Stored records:

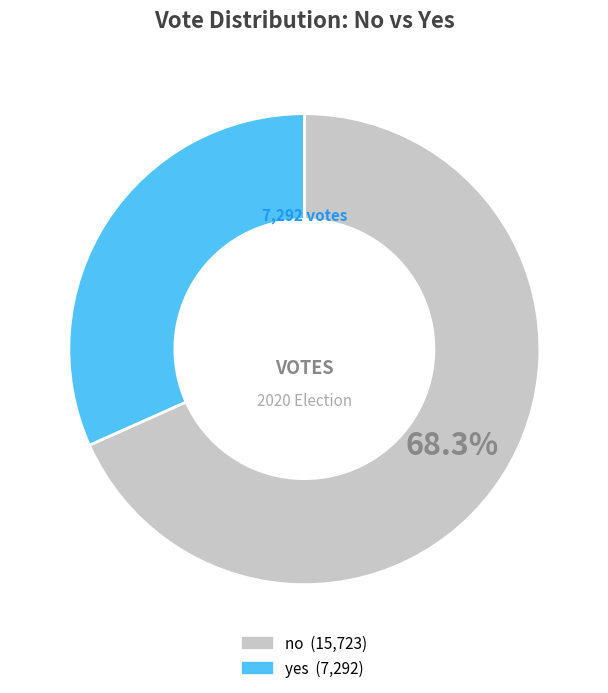

Does any single category account for the majority?

Yes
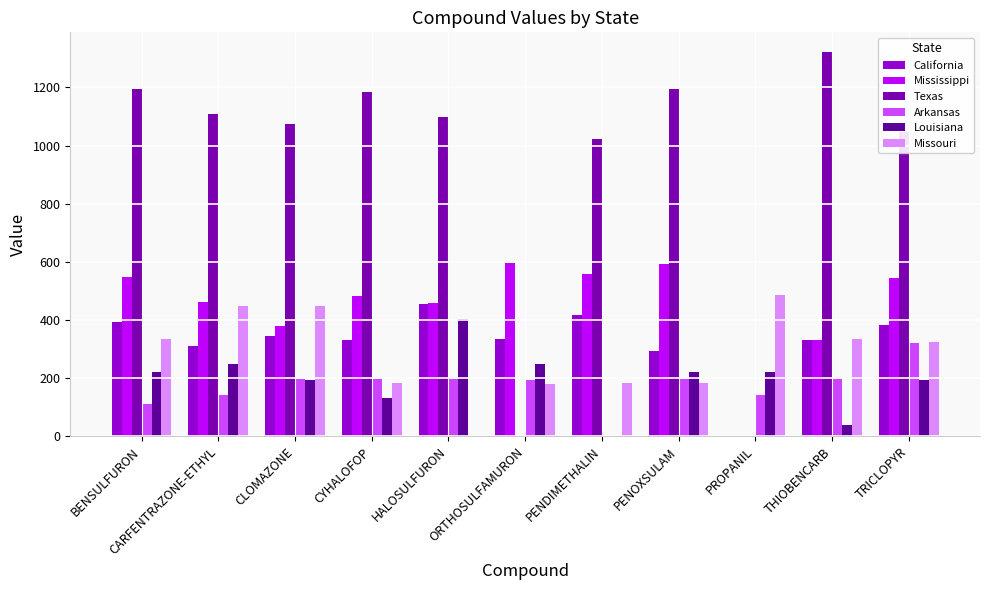

How many positive values does the Mississippi series have?

10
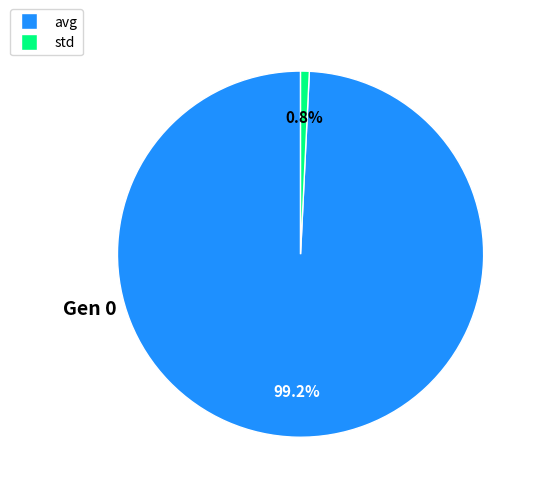

To the nearest percent, what is the average slice percentage?

50%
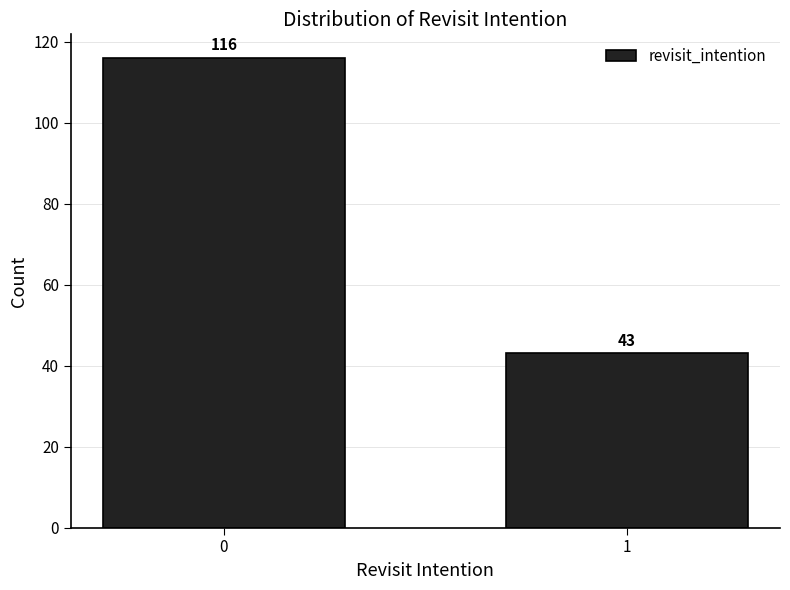

Reading left to right, list all the values displayed in this chart.

0=116	1=43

Task: Lay out the records above as a JSON list of strings, with one string for each line. Skip blank lines and leave out the picture lines.

Solved problem:
[
  "Does any single category account for the majority?",
  "Yes",
  "How many positive values does the Mississippi series have?",
  "10",
  "To the nearest percent, what is the average slice percentage?",
  "50%",
  "Reading left to right, list all the values displayed in this chart.",
  "0=116\t1=43"
]